Death toll in Ethiopia landfill collapse rises sharply to 113

The search and rescue effort continues, even as the country began three days of mourning for victims who were mostly women and children, sources said.
Residents look on as rescue efforts take place at the scene of a garbage landslide, on the outskirts of the capital Addis Ababa, in Ethiopia. (Photo | AP)
Residents look on as rescue efforts take place at the scene of a garbage landslide, on the outskirts of the capital Addis Ababa, in Ethiopia. (Photo | AP)

ADDIS ABABA: The death toll from a collapse at a landfill outside Ethiopia's capital has risen sharply to 113, an Addis Ababa city official said on Wednesday, as the country began three days of mourning for victims who were mostly women and children.

Dagmawit Moges confirmed the new toll on Wednesday evening, while an official with the city's emergency department, Nigatu Mamo, said the search and rescue effort continued.

But hopes were waning, though Nigatu said one person had been pulled out alive on Monday, two days after the disaster.

Saturday's collapse of a mountain of garbage buried makeshift mud-and-stick homes inside the Koshe landfill on the outskirts of the capital. Excavators and rescuers have been pulling bodies from the black mud since then.

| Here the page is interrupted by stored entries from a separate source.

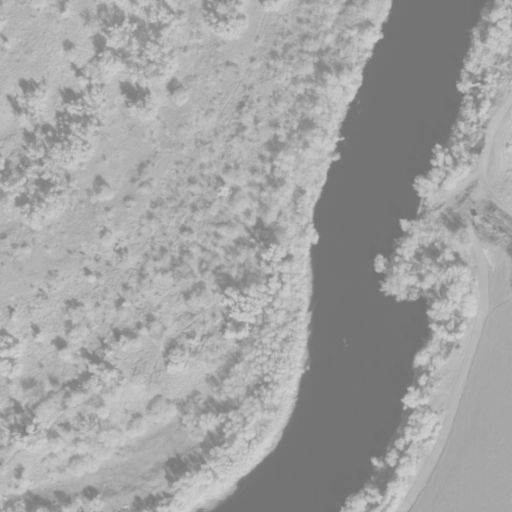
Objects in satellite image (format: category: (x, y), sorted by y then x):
river: (297, 324)
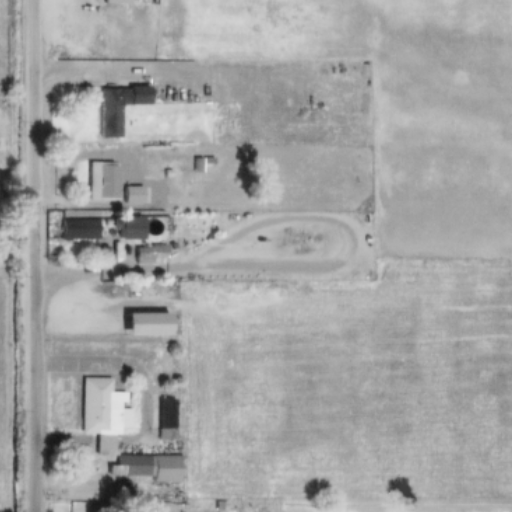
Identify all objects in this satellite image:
building: (62, 41)
building: (62, 41)
building: (241, 42)
building: (117, 107)
building: (118, 107)
building: (160, 164)
building: (102, 183)
building: (132, 196)
building: (128, 227)
building: (81, 229)
building: (149, 254)
road: (34, 255)
road: (17, 257)
building: (118, 432)
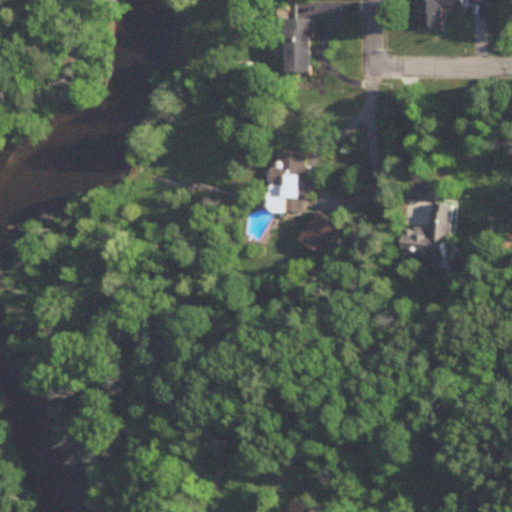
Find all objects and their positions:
building: (434, 12)
road: (369, 29)
road: (76, 47)
building: (301, 48)
road: (440, 76)
road: (61, 110)
road: (360, 114)
road: (412, 131)
building: (290, 175)
river: (0, 231)
building: (322, 235)
building: (433, 238)
road: (305, 498)
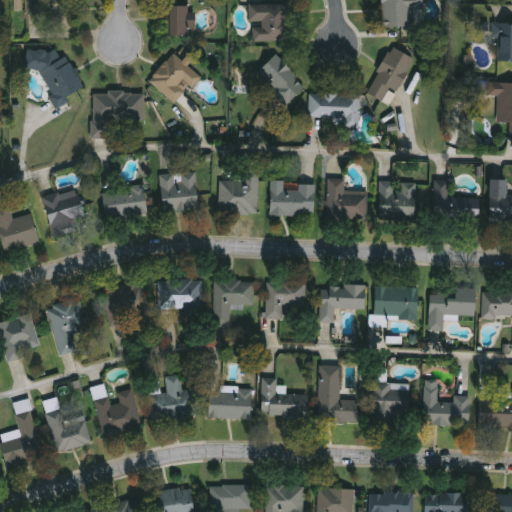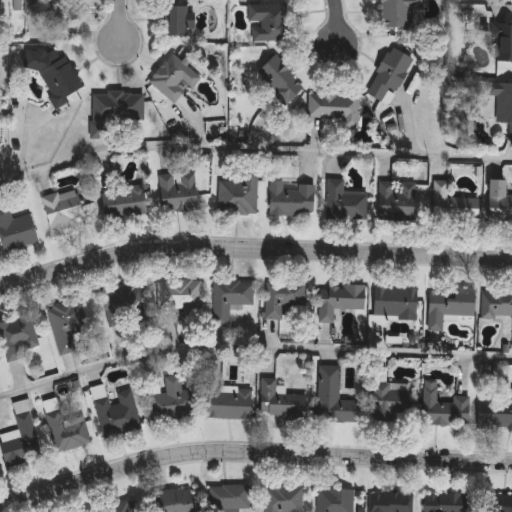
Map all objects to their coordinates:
building: (53, 11)
building: (53, 12)
building: (399, 12)
building: (400, 12)
building: (176, 20)
building: (273, 21)
building: (177, 22)
building: (270, 22)
road: (338, 22)
road: (120, 23)
building: (503, 40)
building: (504, 42)
building: (55, 74)
building: (56, 74)
building: (391, 74)
building: (175, 75)
building: (390, 75)
building: (174, 79)
building: (280, 79)
building: (281, 81)
building: (502, 101)
building: (503, 101)
building: (336, 107)
building: (337, 108)
building: (115, 110)
building: (115, 110)
road: (253, 148)
building: (178, 192)
building: (180, 193)
building: (239, 195)
building: (239, 197)
building: (291, 199)
building: (293, 200)
building: (345, 201)
building: (124, 202)
building: (346, 202)
building: (397, 202)
building: (399, 202)
building: (499, 202)
building: (501, 202)
building: (126, 203)
building: (453, 203)
building: (454, 206)
building: (63, 211)
building: (66, 213)
building: (16, 230)
building: (17, 230)
road: (253, 250)
building: (181, 295)
building: (283, 296)
building: (185, 297)
building: (230, 299)
building: (231, 299)
building: (285, 300)
building: (340, 300)
building: (342, 300)
building: (125, 303)
building: (395, 303)
building: (396, 304)
building: (496, 304)
building: (125, 305)
building: (497, 305)
building: (451, 307)
building: (452, 307)
building: (66, 324)
building: (68, 324)
building: (17, 336)
building: (18, 337)
road: (252, 345)
building: (334, 397)
building: (335, 398)
building: (389, 399)
building: (282, 401)
building: (282, 401)
building: (172, 402)
building: (174, 402)
building: (395, 402)
building: (230, 403)
building: (231, 405)
building: (444, 407)
building: (445, 409)
building: (116, 412)
building: (116, 413)
building: (495, 414)
building: (496, 415)
building: (65, 428)
building: (66, 429)
building: (21, 436)
building: (23, 438)
road: (252, 455)
building: (229, 498)
building: (230, 498)
building: (284, 498)
building: (285, 498)
building: (175, 500)
building: (176, 500)
building: (335, 500)
building: (337, 500)
building: (391, 502)
building: (393, 502)
building: (448, 502)
building: (503, 503)
building: (122, 507)
building: (123, 507)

Nigatu said excavators were being redeployed from various construction projects around Addis Ababa to help in the search.

"We will continue the effort until we are directed to stop it. Our rescuers are working in two shifts, day and night," the emergency official said.

It was not yet clear how the collapse occurred. Residents have said the dumping of trash had resumed there in recent months after protests at a newer landfill site. Others have blamed the construction of a new waste-to-energy plant at Koshe.

Officials said they have already relocated about 300 people from the landfill, where hundreds of waste-pickers salvaged items to make a living and others found inexpensive housing.

The landfill has been a dumping ground for the capital's garbage for more than 50 years. Smaller collapses have occurred at Koshe — or "dirty" in the local Amharic language — in the past two years but only two or three people were killed, residents said.

Officials said the landfill receives close to 300,000 tons of waste collected each year from the capital.